For the purposes of this form the total of the OCL for the current financial year (on an undiscounted basis) is to be allocated across the respective time buckets specified on the form. Accordingly, each year that this form is completed the OCL that is recorded for the respective time buckets will likely change as this is reassessed.
For the ‘Direct business’ and ‘Reinsurance business', amounts are to also include all OCL associated with business sourced through underwriting pools or joint ventures, or portfolio transfers/acquisitions.
Reserve release
Reserve release refers the occasions when a provision was created / posted for a particular prior financial year and subsequently it is found that this provision will be more than is required to pay for the losses associated with this particular accident year for direct writers of insurance and underwriting year for reinsurance writers. In these instances the insurer releases these excess provisions and they become profits in the current financial year of the insurer. Claim payments (that are debited out of the OCL for accounting purposes) are not to be classified as a reserve release for the purposes of this form.
Enter reserve releases as a positive figure.
Reserve strengthening
Reserve strengthening refers the occasions when a provision has been created / posted for a particular prior financial year and subsequently it is found that this provision will be insufficient to pay for the losses associated with this particular accident year for direct writers of insurance and underwriting year for reinsurance writers. In these instances the insurer strengthens or increases these provisions in the current financial year by adding additional provisions to accommodate the losses associated with this particular prior accident / underwriting year and this becomes a reduction in profit (i.e. claims expense in profit and loss in the current financial year).
Enter reserve strengthening as a positive figure.
Section 3: Total
For this section, lenders mortgage insurance business will be included in the totals for direct business.
Total direct business
Each item in this row is automatically calculated as the sum of each corresponding column in Section 1 across the classes of business.
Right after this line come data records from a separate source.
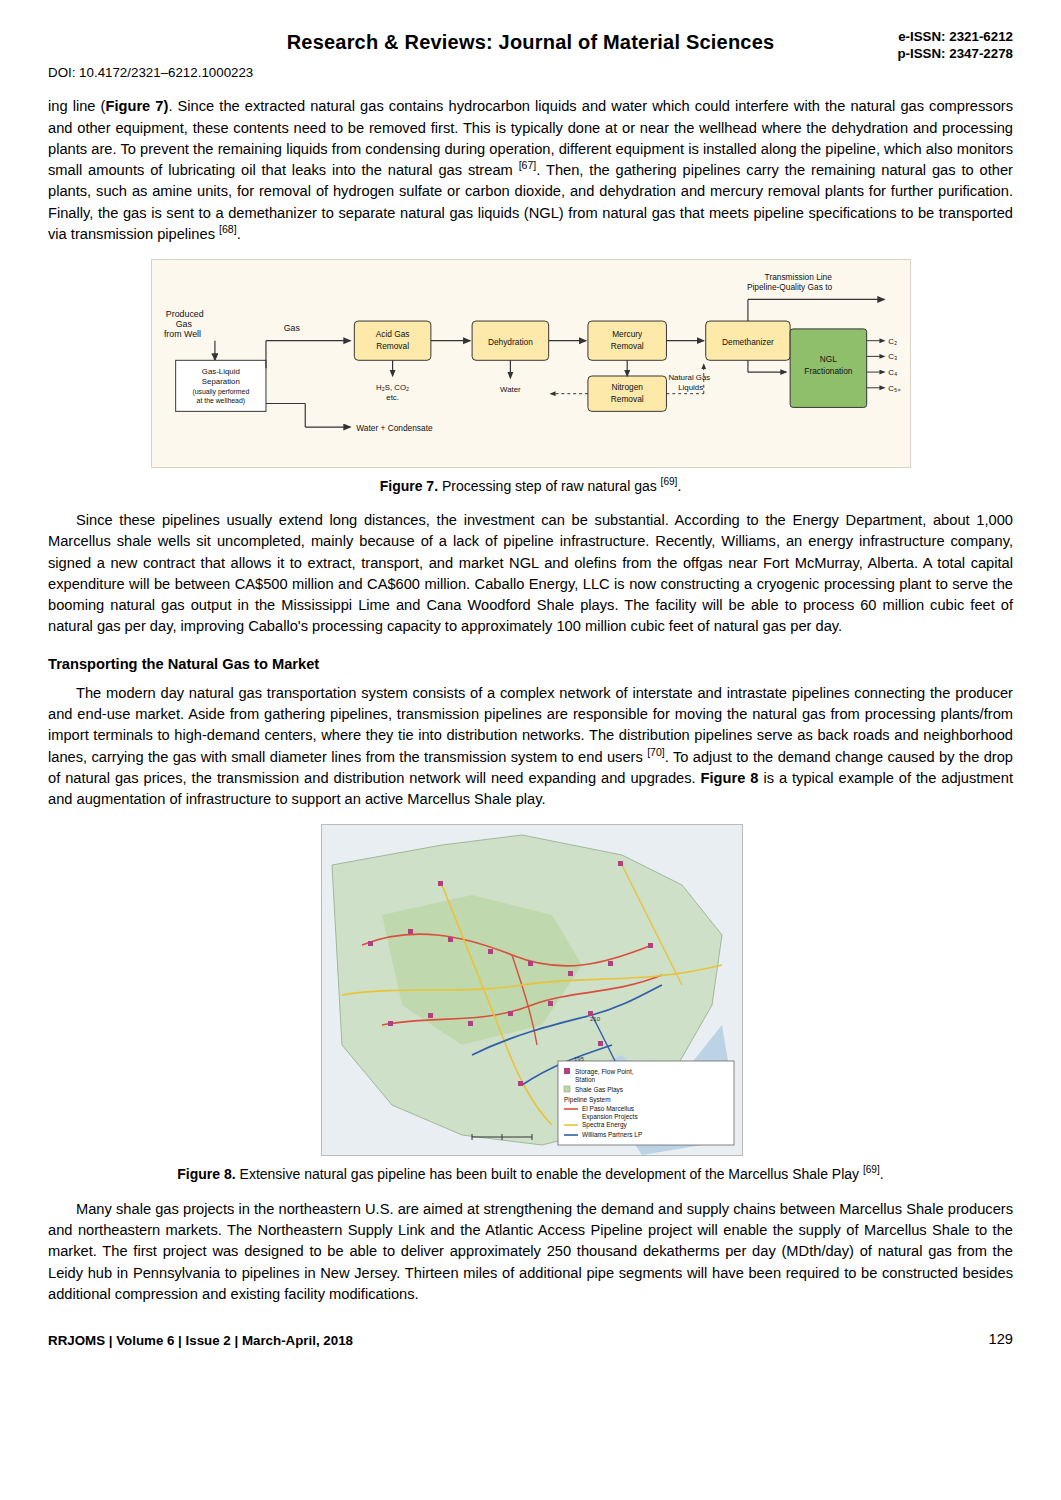Research & Reviews: Journal of Material Sciences
e-ISSN: 2321-6212
p-ISSN: 2347-2278
DOI: 10.4172/2321–6212.1000223
ing line (Figure 7). Since the extracted natural gas contains hydrocarbon liquids and water which could interfere with the natural gas compressors and other equipment, these contents need to be removed first. This is typically done at or near the wellhead where the dehydration and processing plants are. To prevent the remaining liquids from condensing during operation, different equipment is installed along the pipeline, which also monitors small amounts of lubricating oil that leaks into the natural gas stream [67]. Then, the gathering pipelines carry the remaining natural gas to other plants, such as amine units, for removal of hydrogen sulfate or carbon dioxide, and dehydration and mercury removal plants for further purification. Finally, the gas is sent to a demethanizer to separate natural gas liquids (NGL) from natural gas that meets pipeline specifications to be transported via transmission pipelines [68].
Produced Gas from Well Gas-Liquid Separation (usually performed at the wellhead) Gas Water + Condensate Acid Gas Removal H₂S, CO₂ etc. Dehydration Water Mercury Removal Nitrogen Removal Demethanizer Pipeline-Quality Gas to Transmission Line Natural Gas Liquids NGL Fractionation C₂ C₃ C₄ C₅₊
Figure 7. Processing step of raw natural gas [69].
Since these pipelines usually extend long distances, the investment can be substantial. According to the Energy Department, about 1,000 Marcellus shale wells sit uncompleted, mainly because of a lack of pipeline infrastructure. Recently, Williams, an energy infrastructure company, signed a new contract that allows it to extract, transport, and market NGL and olefins from the offgas near Fort McMurray, Alberta. A total capital expenditure will be between CA$500 million and CA$600 million. Caballo Energy, LLC is now constructing a cryogenic processing plant to serve the booming natural gas output in the Mississippi Lime and Cana Woodford Shale plays. The facility will be able to process 60 million cubic feet of natural gas per day, improving Caballo's processing capacity to approximately 100 million cubic feet of natural gas per day.
Transporting the Natural Gas to Market
The modern day natural gas transportation system consists of a complex network of interstate and intrastate pipelines connecting the producer and end-use market. Aside from gathering pipelines, transmission pipelines are responsible for moving the natural gas from processing plants/from import terminals to high-demand centers, where they tie into distribution networks. The distribution pipelines serve as back roads and neighborhood lanes, carrying the gas with small diameter lines from the transmission system to end users [70]. To adjust to the demand change caused by the drop of natural gas prices, the transmission and distribution network will need expanding and upgrades. Figure 8 is a typical example of the adjustment and augmentation of infrastructure to support an active Marcellus Shale play.
210 195 Storage, Flow Point, Station Shale Gas Plays Pipeline System El Paso Marcellus Expansion Projects Spectra Energy Williams Partners LP
Figure 8. Extensive natural gas pipeline has been built to enable the development of the Marcellus Shale Play [69].
Many shale gas projects in the northeastern U.S. are aimed at strengthening the demand and supply chains between Marcellus Shale producers and northeastern markets. The Northeastern Supply Link and the Atlantic Access Pipeline project will enable the supply of Marcellus Shale to the market. The first project was designed to be able to deliver approximately 250 thousand dekatherms per day (MDth/day) of natural gas from the Leidy hub in Pennsylvania to pipelines in New Jersey. Thirteen miles of additional pipe segments will have been required to be constructed besides additional compression and existing facility modifications.
RRJOMS | Volume 6 | Issue 2 | March-April, 2018 129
Total reinsurance business
Each item in this row is automatically calculated as the sum of the Proportional and Non-proportional items in Section 3 for each corresponding column.
Proportional
Each item in this row is automatically calculated as the sum of each corresponding column in Section 2 across the proportional reinsurance classes of business.
Non-proportional
Each item in this row is automatically calculated as the sum of each corresponding column in Section 2 across the non-proportional reinsurance classes of business.
Total
Each item in this row is automatically calculated as the sum of the Total direct business and Total reinsurance business items in Section 3 for each corresponding column.